Understanding vitamins and their benefits, limitations and even dangers is a bit like understanding a family. You may not have a problem with your child hanging out with Bobby Jones, Martha Jones or Susan Jones -- but little Jim Jones ... he's another story. They're all Joneses, but they also have different individual names, characteristics and liabilities. In the same way, addressing the issue of sun exposure while taking vitamin A requires a little examination and explanation.

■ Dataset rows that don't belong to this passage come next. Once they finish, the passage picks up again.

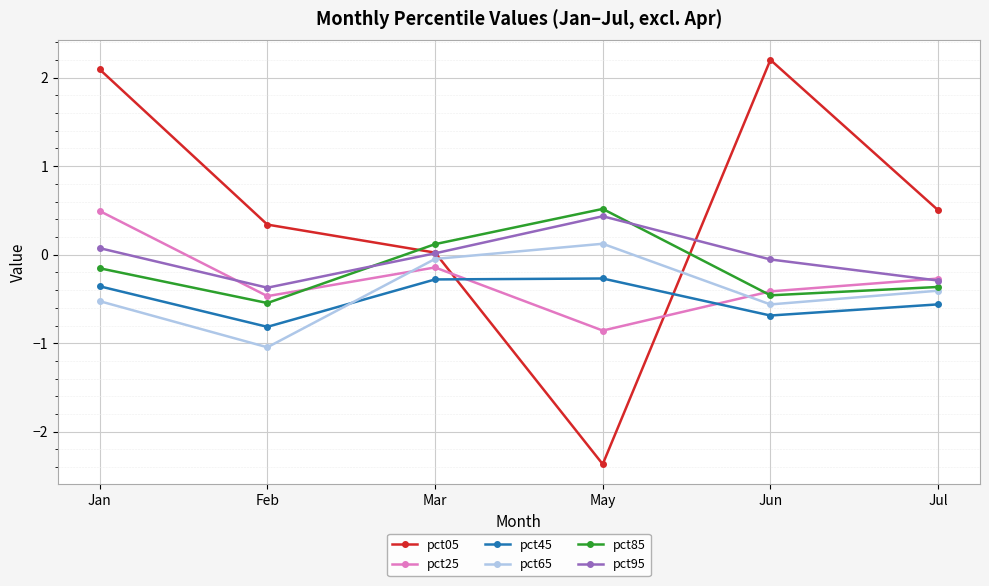

Where does the pct85 series first go above 0?

Mar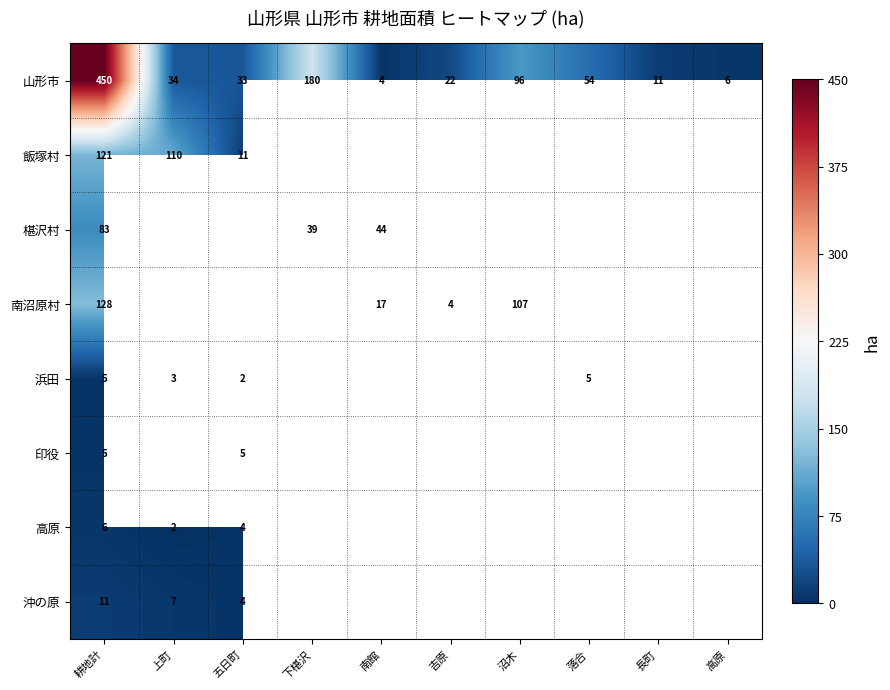

The value of 沖の原 at 耕地計 is 18. True or false?

False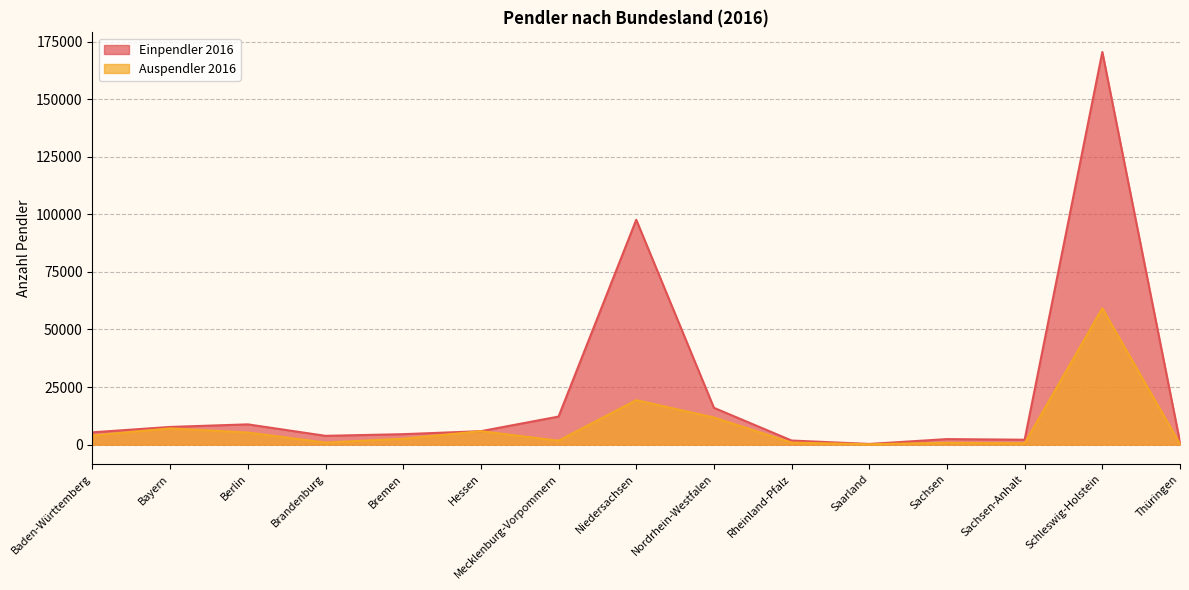

What is the smallest value displayed?

145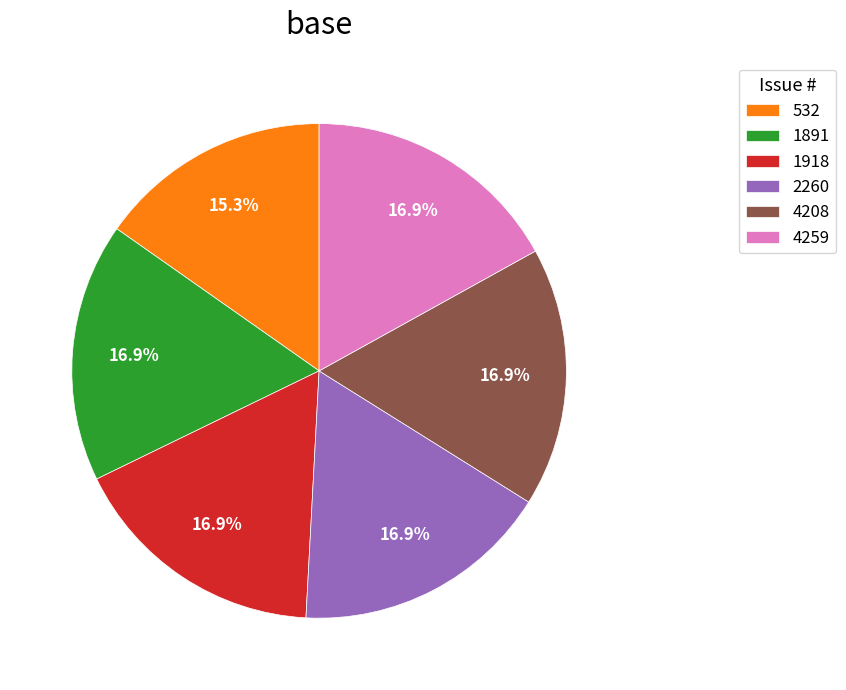

How many segments does this pie chart have?

6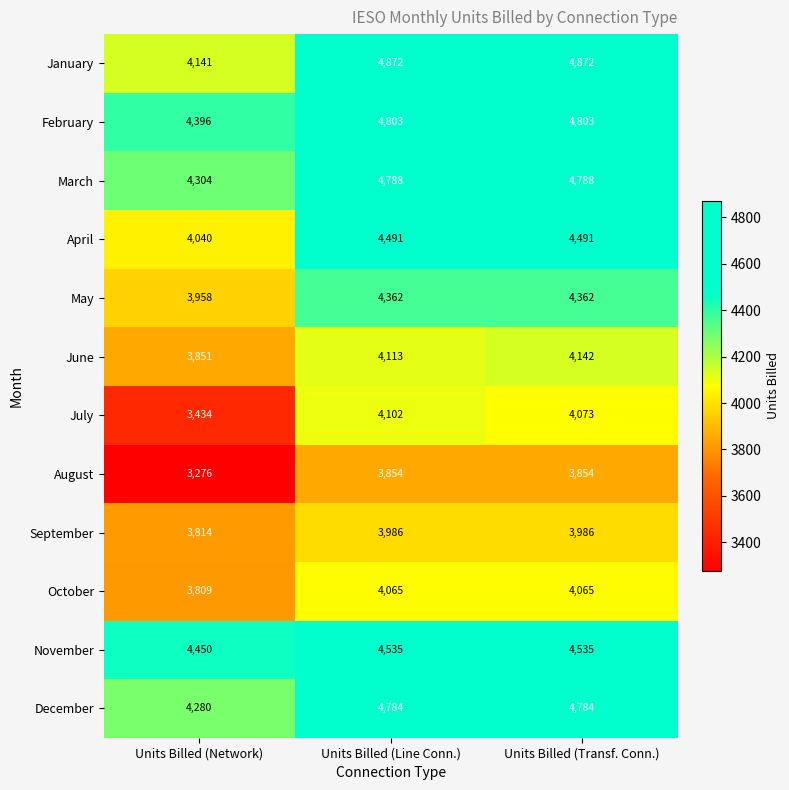

What value does the December series have at Units Billed (Transf. Conn.), to the nearest 50?

4800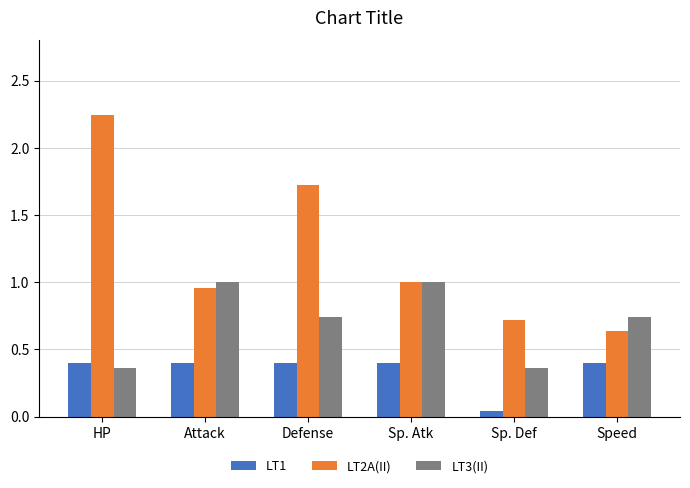

Are the bars horizontal?

No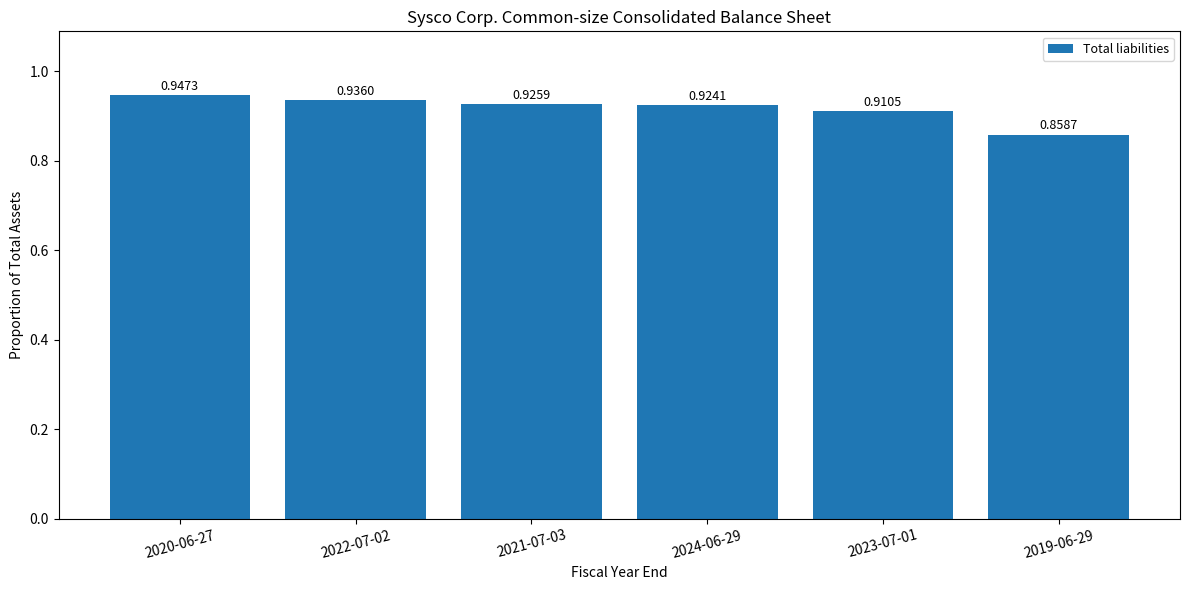

Between 2019-06-29 and 2023-07-01, which is larger?

2023-07-01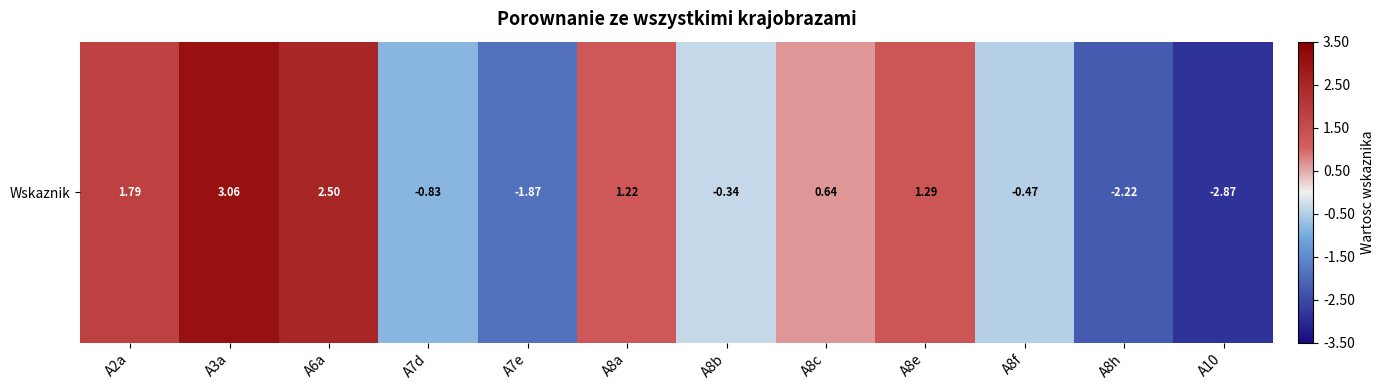

The chart shows a value of -2.9 at A10. True or false?

True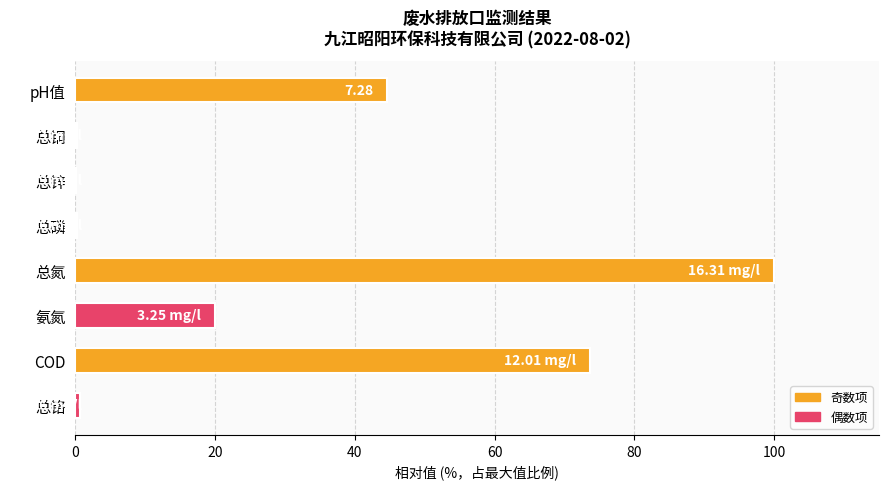

Approximately how many times larger is the value at COD compared to 总氮?

0.7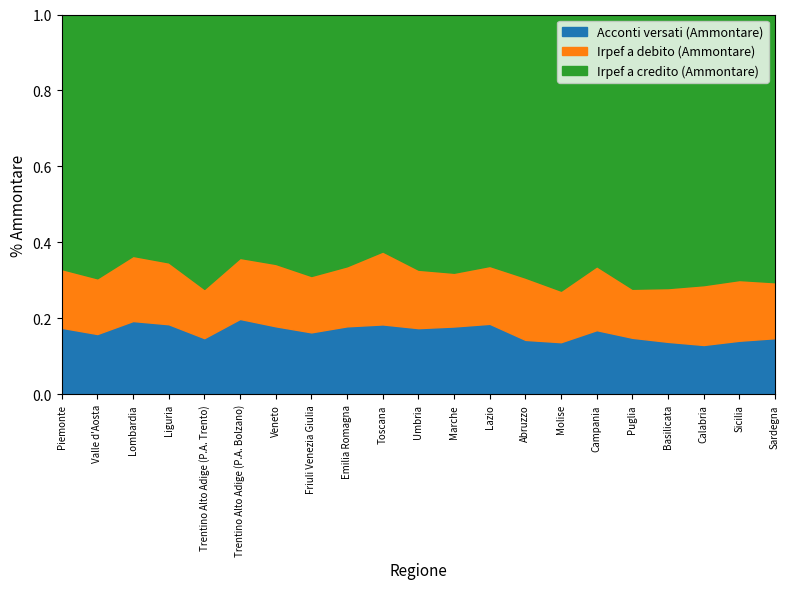

At which label is Irpef a credito (Ammontare) closest to 1657229?

Veneto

A vitamin is something made by an animal or plant that's essential to your health and growth [source: Teens Health]. Vitamin A is really a broad nickname for an organic group of compounds that aid in eye and immune system functions and the healthy growth and development of skin [source: WebMD]. It would be more accurate to call it by one of its scientific names but antixerophthalmic vitamin and 3-dehydroretinol just don't roll off the tongue. Retinol and Retin A -- which are typically used as cosmetic and anti-aging or acne treatments -- are chemical alterations of vitamin A. These vitamin-A derivatives have the potential to make your skin more sensitive to sunlight [source: Estridge; Yerman].
Doctors recommend that people using substances containing either retinol or Retin A avoid extended periods in the sun and that they make certain to apply sunscreen [source: Wiegman]. But even these two manipulated forms of vitamin A are different from each other, and those differences can have a big impact on your level of sensitivity to the sun's rays [source: Estridge].